Djerassi turned to literature after retirement and published five novels and three plays. Djerassi once said that his original motivation for engaging in literary creation stemmed from his need of expressions after an emotional trauma he suffered with love. Prior to beginning his writing career, Djerassi maintained a four-year relationship with a female professor of literature at Stanford University. But one day the woman professor suddenly left him without any explanations and circumstances. When he learned that the woman fell in love with an East Coast writer, he asked himself: “Is a writer more attractive than a chemist?” Next, the “retaliation” began.

Djerassi wanted to prove that he was also a writer of substance. One year after his girlfriend left him, he completed his first novel. He sent the manuscript to his ex-girlfriend. The ex-girlfriend then made a proposal that if Djerassi didn’t make the novel public, she would marry him. Later, they were married.

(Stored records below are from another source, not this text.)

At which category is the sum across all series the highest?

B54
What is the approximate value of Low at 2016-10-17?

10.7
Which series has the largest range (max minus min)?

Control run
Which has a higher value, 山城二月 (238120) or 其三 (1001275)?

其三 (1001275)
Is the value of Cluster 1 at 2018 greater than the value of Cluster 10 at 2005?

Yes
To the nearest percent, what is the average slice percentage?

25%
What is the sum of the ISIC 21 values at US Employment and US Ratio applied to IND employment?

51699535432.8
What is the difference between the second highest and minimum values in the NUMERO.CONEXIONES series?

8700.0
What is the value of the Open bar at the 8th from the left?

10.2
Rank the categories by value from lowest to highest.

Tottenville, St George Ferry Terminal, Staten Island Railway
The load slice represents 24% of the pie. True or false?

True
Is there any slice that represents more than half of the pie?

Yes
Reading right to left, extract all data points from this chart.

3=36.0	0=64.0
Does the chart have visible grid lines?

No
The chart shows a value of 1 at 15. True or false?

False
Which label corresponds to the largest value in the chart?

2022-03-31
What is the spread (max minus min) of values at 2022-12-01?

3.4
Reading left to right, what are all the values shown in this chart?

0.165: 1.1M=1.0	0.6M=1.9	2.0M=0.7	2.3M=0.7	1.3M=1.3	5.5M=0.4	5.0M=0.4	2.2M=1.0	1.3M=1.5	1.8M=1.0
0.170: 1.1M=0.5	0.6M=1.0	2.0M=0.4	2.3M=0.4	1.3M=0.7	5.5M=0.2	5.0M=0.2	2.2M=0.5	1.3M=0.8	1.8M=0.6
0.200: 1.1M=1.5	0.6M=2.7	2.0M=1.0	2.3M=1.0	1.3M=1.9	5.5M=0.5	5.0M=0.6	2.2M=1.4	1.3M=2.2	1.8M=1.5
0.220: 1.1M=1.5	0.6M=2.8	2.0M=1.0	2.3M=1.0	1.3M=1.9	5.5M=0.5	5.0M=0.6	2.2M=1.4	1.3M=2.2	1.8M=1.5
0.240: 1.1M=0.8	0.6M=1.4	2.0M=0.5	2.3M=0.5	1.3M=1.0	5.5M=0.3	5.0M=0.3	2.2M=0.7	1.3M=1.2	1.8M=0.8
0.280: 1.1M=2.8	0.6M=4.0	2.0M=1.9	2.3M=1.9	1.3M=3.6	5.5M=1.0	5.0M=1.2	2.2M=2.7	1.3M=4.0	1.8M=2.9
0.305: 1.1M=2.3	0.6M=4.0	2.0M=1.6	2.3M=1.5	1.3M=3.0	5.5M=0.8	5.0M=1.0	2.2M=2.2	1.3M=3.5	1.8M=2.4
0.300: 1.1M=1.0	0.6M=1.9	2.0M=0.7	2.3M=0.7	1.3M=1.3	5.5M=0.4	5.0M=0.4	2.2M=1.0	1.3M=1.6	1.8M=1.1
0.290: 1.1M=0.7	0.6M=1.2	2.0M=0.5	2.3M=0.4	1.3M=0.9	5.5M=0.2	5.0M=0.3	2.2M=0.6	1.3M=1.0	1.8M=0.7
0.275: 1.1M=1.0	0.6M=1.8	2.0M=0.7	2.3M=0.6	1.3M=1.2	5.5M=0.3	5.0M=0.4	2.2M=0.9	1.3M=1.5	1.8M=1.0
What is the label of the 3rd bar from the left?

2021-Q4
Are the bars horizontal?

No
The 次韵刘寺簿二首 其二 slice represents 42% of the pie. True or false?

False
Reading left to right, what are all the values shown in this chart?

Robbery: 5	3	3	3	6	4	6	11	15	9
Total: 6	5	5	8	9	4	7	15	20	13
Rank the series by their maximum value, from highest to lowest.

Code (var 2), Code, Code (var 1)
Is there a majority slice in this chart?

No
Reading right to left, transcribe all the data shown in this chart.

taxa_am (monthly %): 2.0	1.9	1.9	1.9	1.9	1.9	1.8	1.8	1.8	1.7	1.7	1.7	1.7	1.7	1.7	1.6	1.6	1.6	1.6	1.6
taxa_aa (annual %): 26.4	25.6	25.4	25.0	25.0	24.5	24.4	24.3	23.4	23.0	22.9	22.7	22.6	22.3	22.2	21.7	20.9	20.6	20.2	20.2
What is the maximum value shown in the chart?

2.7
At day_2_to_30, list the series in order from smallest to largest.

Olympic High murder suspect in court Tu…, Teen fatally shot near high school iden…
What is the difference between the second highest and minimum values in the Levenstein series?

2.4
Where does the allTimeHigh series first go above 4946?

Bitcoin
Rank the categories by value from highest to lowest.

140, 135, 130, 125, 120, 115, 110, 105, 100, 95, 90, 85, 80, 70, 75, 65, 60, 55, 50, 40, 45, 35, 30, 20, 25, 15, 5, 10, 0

Another reason that Djerassi said that he got involved in literature was because literature differed from natural sciences entirely in terms of intellectual activities. He published several novels in what he called “science-in-fiction” genre, including: “Cantor's Dilemma”, “The Bourbaki Gambit”, and “NO”. He also wrote or co-wrote a number of plays such as “An Immaculate Misconception : Sex in an Age of Mechanical Reproduction” “Oxygen” and “Phallacy”, as well as his personal autobiography “The Pill, Pygmy Chimps, and Degas' Horse: The Remarkable Autobiography of the Award-Winning Scientist Who Synthesized the Birth Control Pill.”

He used fiction to express his thinking about scientists and the scientific community. He also published a number of poems, essays and short stories. Djerassi built an art ranch near San Francisco, and provided workplace accommodations for artists. Since 1982, more than 1,300 artists in the visual arts, literature, dance, music received his sponsorship.

On January 31, 2015, Carl Djerassi died of complications from cancer at his home in San Francisco. He was 91.